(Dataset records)
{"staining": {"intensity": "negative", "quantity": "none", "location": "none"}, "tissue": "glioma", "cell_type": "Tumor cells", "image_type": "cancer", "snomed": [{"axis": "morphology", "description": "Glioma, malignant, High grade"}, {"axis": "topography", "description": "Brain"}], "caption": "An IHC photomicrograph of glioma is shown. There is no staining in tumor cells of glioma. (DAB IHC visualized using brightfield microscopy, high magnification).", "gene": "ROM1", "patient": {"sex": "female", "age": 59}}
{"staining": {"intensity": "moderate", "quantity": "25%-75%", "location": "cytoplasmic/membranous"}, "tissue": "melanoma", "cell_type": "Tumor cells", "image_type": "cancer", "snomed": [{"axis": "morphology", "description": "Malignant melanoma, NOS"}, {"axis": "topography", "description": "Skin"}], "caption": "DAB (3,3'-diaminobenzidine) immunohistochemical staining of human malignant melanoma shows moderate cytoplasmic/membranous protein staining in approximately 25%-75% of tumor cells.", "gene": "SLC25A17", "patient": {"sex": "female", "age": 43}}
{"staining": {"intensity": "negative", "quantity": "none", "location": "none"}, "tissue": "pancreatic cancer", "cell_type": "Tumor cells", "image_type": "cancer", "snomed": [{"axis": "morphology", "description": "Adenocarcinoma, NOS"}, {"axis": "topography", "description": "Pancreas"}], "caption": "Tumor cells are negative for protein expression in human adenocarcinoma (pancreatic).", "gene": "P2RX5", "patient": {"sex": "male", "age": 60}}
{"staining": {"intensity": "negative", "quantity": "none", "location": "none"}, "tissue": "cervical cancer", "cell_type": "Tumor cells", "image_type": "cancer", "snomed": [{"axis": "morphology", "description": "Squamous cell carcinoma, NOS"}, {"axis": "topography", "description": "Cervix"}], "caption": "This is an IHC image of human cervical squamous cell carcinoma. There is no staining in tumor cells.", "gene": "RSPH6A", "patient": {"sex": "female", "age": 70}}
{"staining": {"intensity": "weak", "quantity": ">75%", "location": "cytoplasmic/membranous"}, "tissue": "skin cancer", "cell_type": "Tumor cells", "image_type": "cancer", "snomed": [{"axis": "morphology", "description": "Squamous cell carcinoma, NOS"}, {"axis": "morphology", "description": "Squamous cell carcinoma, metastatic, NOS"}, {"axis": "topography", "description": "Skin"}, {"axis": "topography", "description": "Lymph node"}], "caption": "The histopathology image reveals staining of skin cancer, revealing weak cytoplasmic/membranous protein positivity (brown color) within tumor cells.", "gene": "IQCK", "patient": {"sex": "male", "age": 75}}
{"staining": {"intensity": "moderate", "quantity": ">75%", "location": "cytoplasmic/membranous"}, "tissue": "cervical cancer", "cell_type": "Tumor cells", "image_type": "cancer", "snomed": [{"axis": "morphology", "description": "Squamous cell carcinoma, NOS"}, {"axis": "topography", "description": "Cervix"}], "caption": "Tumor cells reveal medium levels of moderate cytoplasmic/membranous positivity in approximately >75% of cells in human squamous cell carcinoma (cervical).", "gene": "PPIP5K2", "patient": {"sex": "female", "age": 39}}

ABOUT THIS EXERCISE: Reproduce all the data precisely, word for word.

RESULT:
{"staining": {"intensity": "negative", "quantity": "none", "location": "none"}, "tissue": "glioma", "cell_type": "Tumor cells", "image_type": "cancer", "snomed": [{"axis": "morphology", "description": "Glioma, malignant, High grade"}, {"axis": "topography", "description": "Brain"}], "caption": "An IHC photomicrograph of glioma is shown. There is no staining in tumor cells of glioma. (DAB IHC visualized using brightfield microscopy, high magnification).", "gene": "ROM1", "patient": {"sex": "female", "age": 59}}
{"staining": {"intensity": "moderate", "quantity": "25%-75%", "location": "cytoplasmic/membranous"}, "tissue": "melanoma", "cell_type": "Tumor cells", "image_type": "cancer", "snomed": [{"axis": "morphology", "description": "Malignant melanoma, NOS"}, {"axis": "topography", "description": "Skin"}], "caption": "DAB (3,3'-diaminobenzidine) immunohistochemical staining of human malignant melanoma shows moderate cytoplasmic/membranous protein staining in approximately 25%-75% of tumor cells.", "gene": "SLC25A17", "patient": {"sex": "female", "age": 43}}
{"staining": {"intensity": "negative", "quantity": "none", "location": "none"}, "tissue": "pancreatic cancer", "cell_type": "Tumor cells", "image_type": "cancer", "snomed": [{"axis": "morphology", "description": "Adenocarcinoma, NOS"}, {"axis": "topography", "description": "Pancreas"}], "caption": "Tumor cells are negative for protein expression in human adenocarcinoma (pancreatic).", "gene": "P2RX5", "patient": {"sex": "male", "age": 60}}
{"staining": {"intensity": "negative", "quantity": "none", "location": "none"}, "tissue": "cervical cancer", "cell_type": "Tumor cells", "image_type": "cancer", "snomed": [{"axis": "morphology", "description": "Squamous cell carcinoma, NOS"}, {"axis": "topography", "description": "Cervix"}], "caption": "This is an IHC image of human cervical squamous cell carcinoma. There is no staining in tumor cells.", "gene": "RSPH6A", "patient": {"sex": "female", "age": 70}}
{"staining": {"intensity": "weak", "quantity": ">75%", "location": "cytoplasmic/membranous"}, "tissue": "skin cancer", "cell_type": "Tumor cells", "image_type": "cancer", "snomed": [{"axis": "morphology", "description": "Squamous cell carcinoma, NOS"}, {"axis": "morphology", "description": "Squamous cell carcinoma, metastatic, NOS"}, {"axis": "topography", "description": "Skin"}, {"axis": "topography", "description": "Lymph node"}], "caption": "The histopathology image reveals staining of skin cancer, revealing weak cytoplasmic/membranous protein positivity (brown color) within tumor cells.", "gene": "IQCK", "patient": {"sex": "male", "age": 75}}
{"staining": {"intensity": "moderate", "quantity": ">75%", "location": "cytoplasmic/membranous"}, "tissue": "cervical cancer", "cell_type": "Tumor cells", "image_type": "cancer", "snomed": [{"axis": "morphology", "description": "Squamous cell carcinoma, NOS"}, {"axis": "topography", "description": "Cervix"}], "caption": "Tumor cells reveal medium levels of moderate cytoplasmic/membranous positivity in approximately >75% of cells in human squamous cell carcinoma (cervical).", "gene": "PPIP5K2", "patient": {"sex": "female", "age": 39}}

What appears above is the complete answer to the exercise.